> _PROBLEM DETAILS_
Please print the entries below exactly, from the line with "### 21.8 Đa ngôn ngữ" through the line with "### 21.9 Đánh giá chất lượng & Telemetry", including both of those lines and leaving out all others.

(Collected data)

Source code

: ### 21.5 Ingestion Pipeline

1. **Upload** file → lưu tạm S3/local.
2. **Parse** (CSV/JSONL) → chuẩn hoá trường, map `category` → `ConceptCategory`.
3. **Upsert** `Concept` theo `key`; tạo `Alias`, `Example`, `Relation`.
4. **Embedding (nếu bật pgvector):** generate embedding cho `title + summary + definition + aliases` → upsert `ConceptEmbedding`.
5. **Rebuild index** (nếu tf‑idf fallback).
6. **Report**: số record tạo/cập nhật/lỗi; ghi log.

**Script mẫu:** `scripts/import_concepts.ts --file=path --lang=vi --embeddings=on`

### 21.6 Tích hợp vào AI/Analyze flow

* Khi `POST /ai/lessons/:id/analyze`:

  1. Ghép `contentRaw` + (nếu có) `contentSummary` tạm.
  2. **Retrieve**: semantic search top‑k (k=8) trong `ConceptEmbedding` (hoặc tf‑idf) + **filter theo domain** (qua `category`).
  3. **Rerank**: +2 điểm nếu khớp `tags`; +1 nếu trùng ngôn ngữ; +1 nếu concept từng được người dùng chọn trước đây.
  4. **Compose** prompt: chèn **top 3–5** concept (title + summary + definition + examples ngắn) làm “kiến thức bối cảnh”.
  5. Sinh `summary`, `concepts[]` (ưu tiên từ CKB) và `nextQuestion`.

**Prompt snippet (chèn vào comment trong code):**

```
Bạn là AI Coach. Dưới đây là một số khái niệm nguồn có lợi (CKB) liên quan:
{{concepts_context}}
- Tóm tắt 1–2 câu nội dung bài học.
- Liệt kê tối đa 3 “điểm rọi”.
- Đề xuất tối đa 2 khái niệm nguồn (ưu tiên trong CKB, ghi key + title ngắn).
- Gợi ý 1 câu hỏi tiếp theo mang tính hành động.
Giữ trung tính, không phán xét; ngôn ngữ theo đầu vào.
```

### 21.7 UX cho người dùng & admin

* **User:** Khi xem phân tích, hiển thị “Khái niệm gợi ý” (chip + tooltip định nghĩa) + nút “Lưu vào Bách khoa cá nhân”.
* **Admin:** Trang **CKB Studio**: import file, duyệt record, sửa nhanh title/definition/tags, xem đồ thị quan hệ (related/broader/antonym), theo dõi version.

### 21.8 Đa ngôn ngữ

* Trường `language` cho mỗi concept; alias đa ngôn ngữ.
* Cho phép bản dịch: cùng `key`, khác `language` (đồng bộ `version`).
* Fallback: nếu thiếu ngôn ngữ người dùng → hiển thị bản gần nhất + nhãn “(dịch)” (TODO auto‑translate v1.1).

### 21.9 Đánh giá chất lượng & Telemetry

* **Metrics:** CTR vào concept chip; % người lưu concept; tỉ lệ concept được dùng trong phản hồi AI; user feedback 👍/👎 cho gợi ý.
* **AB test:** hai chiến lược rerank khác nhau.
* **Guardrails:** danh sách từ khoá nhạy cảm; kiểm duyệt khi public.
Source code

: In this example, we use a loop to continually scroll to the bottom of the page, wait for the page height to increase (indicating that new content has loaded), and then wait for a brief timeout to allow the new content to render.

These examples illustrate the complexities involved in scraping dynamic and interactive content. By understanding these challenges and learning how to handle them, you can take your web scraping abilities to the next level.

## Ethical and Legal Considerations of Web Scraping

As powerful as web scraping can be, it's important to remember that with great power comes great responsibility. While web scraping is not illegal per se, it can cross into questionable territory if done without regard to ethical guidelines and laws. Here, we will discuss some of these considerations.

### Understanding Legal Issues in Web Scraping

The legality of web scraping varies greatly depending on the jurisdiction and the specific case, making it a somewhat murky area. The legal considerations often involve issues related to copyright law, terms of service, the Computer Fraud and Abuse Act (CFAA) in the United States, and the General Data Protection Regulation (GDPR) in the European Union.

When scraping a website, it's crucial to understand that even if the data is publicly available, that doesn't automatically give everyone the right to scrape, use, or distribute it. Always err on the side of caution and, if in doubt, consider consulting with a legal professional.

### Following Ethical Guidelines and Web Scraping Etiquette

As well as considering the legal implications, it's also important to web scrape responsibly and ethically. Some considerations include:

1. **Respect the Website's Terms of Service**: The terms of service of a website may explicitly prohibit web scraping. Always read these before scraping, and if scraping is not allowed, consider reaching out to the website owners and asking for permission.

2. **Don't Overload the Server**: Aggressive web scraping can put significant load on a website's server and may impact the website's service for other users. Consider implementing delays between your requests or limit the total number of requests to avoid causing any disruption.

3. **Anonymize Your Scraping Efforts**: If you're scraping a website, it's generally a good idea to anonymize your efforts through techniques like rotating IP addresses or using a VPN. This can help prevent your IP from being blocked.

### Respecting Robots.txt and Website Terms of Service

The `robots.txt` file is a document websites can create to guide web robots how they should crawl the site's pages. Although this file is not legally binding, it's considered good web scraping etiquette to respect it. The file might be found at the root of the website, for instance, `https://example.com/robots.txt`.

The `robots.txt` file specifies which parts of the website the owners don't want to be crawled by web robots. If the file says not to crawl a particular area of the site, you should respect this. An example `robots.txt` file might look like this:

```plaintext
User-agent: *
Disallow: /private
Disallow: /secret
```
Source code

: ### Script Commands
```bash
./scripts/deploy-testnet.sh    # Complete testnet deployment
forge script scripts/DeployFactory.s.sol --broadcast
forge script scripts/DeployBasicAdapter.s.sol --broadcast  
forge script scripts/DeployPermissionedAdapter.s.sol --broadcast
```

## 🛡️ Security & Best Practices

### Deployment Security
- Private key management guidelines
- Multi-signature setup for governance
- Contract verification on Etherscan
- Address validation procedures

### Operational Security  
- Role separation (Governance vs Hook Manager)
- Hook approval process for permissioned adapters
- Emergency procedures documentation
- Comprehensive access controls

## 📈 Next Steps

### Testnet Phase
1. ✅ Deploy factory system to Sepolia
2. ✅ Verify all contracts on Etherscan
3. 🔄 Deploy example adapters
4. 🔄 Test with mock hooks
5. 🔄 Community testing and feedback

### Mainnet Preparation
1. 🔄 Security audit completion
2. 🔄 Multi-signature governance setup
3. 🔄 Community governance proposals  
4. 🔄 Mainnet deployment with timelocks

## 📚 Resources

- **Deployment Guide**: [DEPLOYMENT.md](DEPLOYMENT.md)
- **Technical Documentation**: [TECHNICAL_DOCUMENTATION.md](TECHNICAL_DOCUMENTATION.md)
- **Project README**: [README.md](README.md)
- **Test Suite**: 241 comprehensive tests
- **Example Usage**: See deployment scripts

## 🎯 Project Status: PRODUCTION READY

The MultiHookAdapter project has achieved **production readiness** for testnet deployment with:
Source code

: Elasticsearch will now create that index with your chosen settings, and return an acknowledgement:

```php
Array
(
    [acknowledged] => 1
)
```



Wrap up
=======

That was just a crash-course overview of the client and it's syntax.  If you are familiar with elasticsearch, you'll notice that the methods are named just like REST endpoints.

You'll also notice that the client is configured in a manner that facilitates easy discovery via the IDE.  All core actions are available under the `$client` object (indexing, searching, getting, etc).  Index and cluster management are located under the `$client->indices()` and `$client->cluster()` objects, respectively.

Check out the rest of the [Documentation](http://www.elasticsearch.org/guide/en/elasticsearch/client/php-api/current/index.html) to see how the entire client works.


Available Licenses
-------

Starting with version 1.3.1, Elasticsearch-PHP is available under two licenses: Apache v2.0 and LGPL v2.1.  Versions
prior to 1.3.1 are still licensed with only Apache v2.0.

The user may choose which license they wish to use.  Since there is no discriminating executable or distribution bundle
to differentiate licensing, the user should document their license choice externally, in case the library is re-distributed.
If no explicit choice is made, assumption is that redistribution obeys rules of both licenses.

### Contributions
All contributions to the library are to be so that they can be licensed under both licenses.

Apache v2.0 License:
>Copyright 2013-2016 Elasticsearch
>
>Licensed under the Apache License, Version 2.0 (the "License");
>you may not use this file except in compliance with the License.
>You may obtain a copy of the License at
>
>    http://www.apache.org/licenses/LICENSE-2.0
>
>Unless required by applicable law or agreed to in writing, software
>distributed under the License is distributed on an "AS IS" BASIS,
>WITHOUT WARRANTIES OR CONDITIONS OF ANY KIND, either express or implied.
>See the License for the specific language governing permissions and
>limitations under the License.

> _OUTPUT OF THE TASK_
### 21.8 Đa ngôn ngữ

* Trường `language` cho mỗi concept; alias đa ngôn ngữ.
* Cho phép bản dịch: cùng `key`, khác `language` (đồng bộ `version`).
* Fallback: nếu thiếu ngôn ngữ người dùng → hiển thị bản gần nhất + nhãn “(dịch)” (TODO auto‑translate v1.1).

### 21.9 Đánh giá chất lượng & Telemetry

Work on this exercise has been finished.